« Jules Verne néant » disait Hergé. Et pourtant, ce court essai richement illustré et abondamment informé tente, non sans conviction, de démontrer le contraire. À l’appui des oeuvres de Verne et d’Hergé, bien entendu, mais aussi en se référant aux biographes et autres exégètes de ces deux monstres sacrés.
Force est de reconnaître que les similitudes relevées, textes et illustrations, sont troublantes, et il parait peu probable qu’Hergé n’ait pas lu Jules Verne. L’a-t-il apprécié s’il l’a lu? C’est une autre question. Si par hypothèse, on y répond par la négative, on peut alors supposer qu’il fut inconsciemment influencé par cette lecture peu goutée, et donc qu’il ne peut en revendiquer la référence. Cette hypothèse est la mienne, elle n’est pas évoquée ni formulée par Tomasi et Deligne.
Voici quelques exemples d’étranges similitudes que vous pouvez vous amuser à vérifier : Tryphon Tournesol et le professeur Palmyrin Rosette (Hector Servadac), les Dupond-t et les inspecteurs Craig et Fry (Les Tribulations d’un Chinois en Chine, à mettre en regard du Lotus Bleu), ou encore l’univers marin de Vingt mille lieues sous les mers et du Trésor de Rackham le Rouge.
À l’instar d’Hergé, Henri Vernes, le créateur de Bob Morane auquel on a souvent imputé une influence vernienne – ne serait-ce que l’homophonie de son pseudonyme -, ne se revendique pas de Jules Verne. Comme si il y avait une honte ou une forme de déconsidération à se réclamer de cet écrivain injustement réduit à un auteur pour la jeunesse… ce qui est loin d’être le cas. Malgré une oeuvre parfois inégale (ce dont il était parfaitement conscient, il l’a écrit), Jules Verne est un grand auteur du XIXe siècle français, tout comme Hergé est un immense auteur de bande-dessinée au-delà des polémiques régulières (et ridicules, à l’image de ceux qui les suscitent) sur son oeuvre, et Henri Vernes le romancier d’aventures pour la jeunesse (mais pas seulement !) que les admirateurs de Bob Morane (dont je suis) connaissent bien…

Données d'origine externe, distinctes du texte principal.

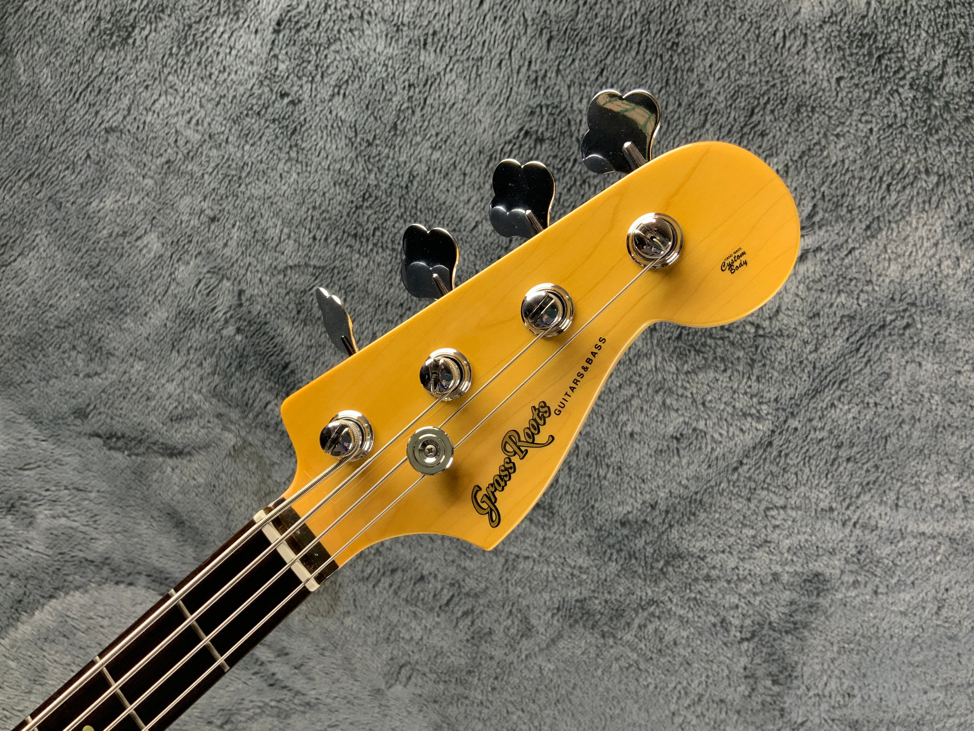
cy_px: 366
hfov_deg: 61.7
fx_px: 816
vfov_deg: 48.2
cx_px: 487
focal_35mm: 29
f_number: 1.8
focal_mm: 3
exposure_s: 1/60
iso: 64
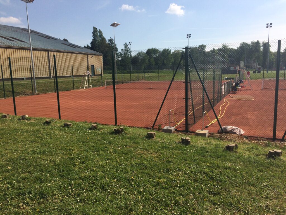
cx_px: 143
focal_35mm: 29
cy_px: 108
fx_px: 240
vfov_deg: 48.2
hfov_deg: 61.7
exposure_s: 1/3731
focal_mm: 4.15
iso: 32
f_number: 2.2
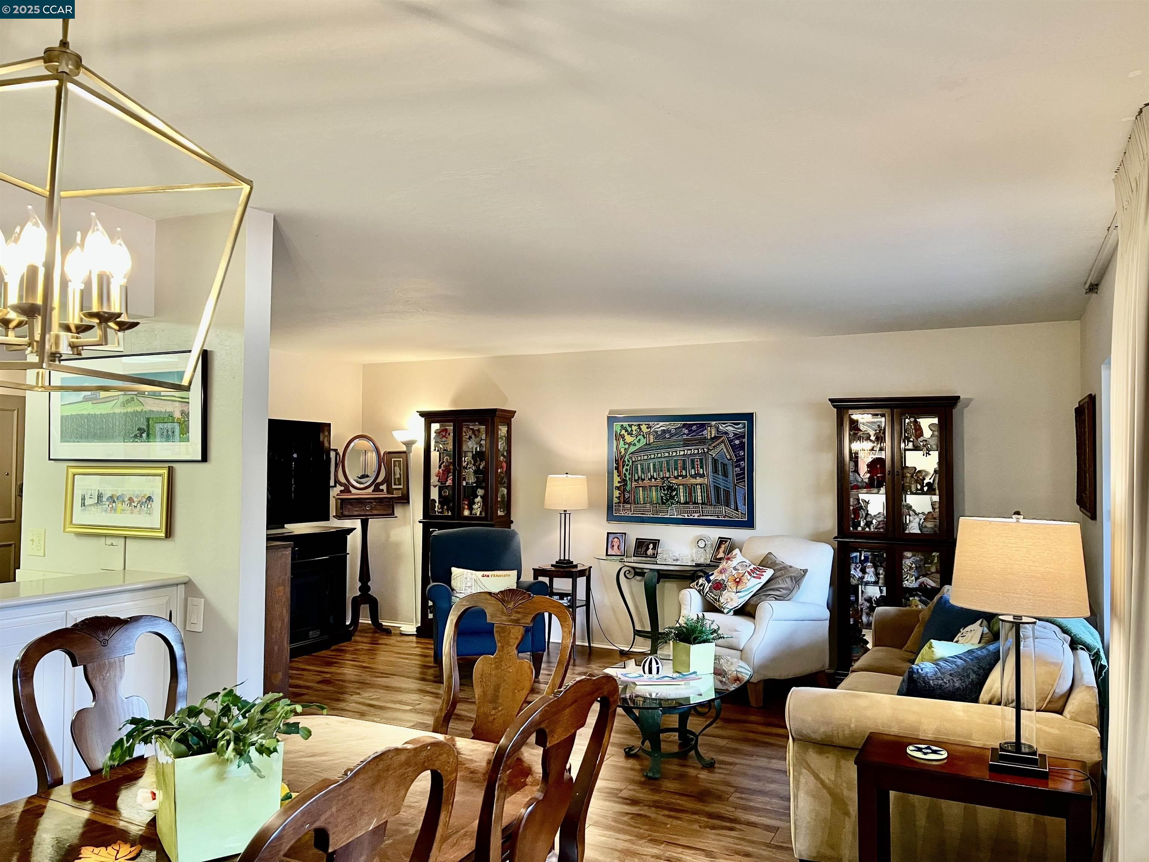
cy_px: 431
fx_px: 863
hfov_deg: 67.3
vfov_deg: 53.1
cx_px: 574
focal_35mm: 26
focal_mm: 5.1
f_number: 1.6
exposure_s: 1/60
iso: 125
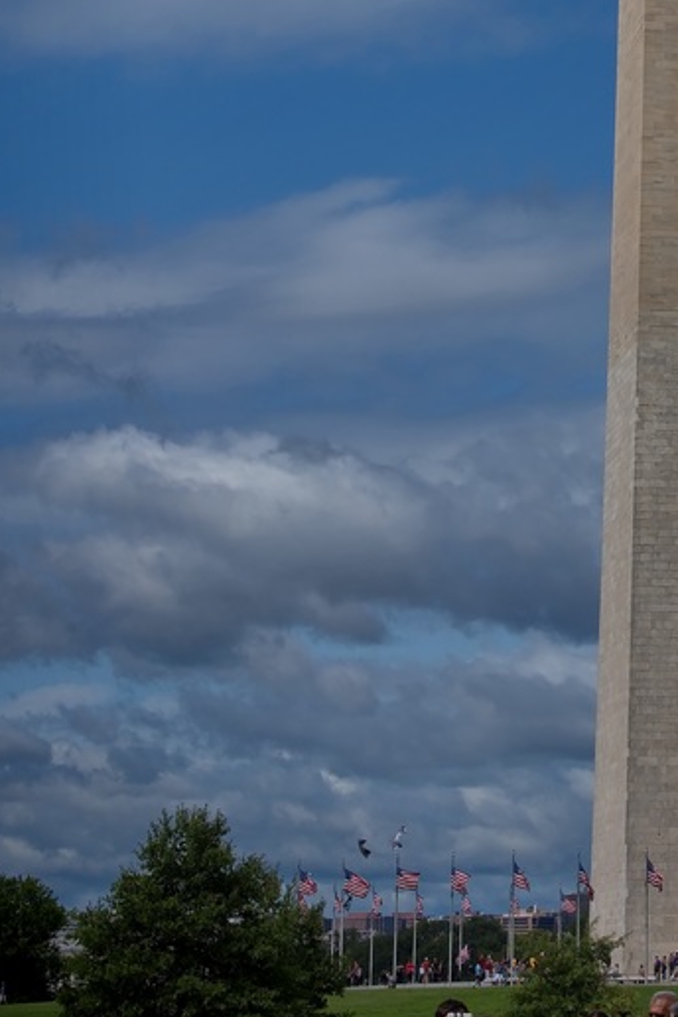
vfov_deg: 16.3
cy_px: 77
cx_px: 735
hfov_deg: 10.9
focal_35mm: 124
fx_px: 3503
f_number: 11
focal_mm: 50
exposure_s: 1/500
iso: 100
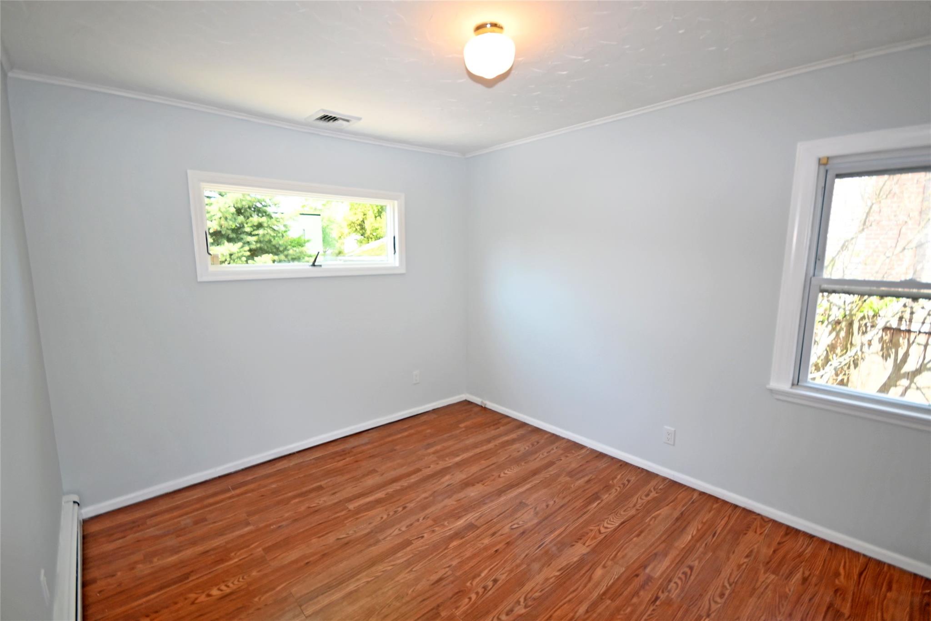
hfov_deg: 100.4
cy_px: 310
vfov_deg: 77.3
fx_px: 388
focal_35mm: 15
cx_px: 466
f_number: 4.5
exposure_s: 1/80
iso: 200
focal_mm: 10
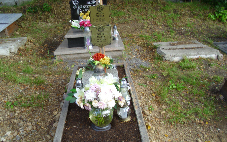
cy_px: 74
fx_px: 235
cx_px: 112
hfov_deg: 51.5
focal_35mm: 38
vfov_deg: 33.6
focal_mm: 6.2
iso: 50
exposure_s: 1/112
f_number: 3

Jules Verne, Hergé, Henri Vernes sont trois auteurs qui nous emportent avec eux, et leurs personnages dans leurs aventures à la découverte du monde et des mondes. Ils nous offrent de rêver intelligemment, de nous instruire en nous distrayant. Une saine lecture de 7 à 77 ans…
Philippe Rubempré
J.-P. Tomasi, M. Deligne, Tintin chez Jules Verne, Lefrancq Littérature, Bruxelles, 1998, 163 pages, prix selon bouquiniste.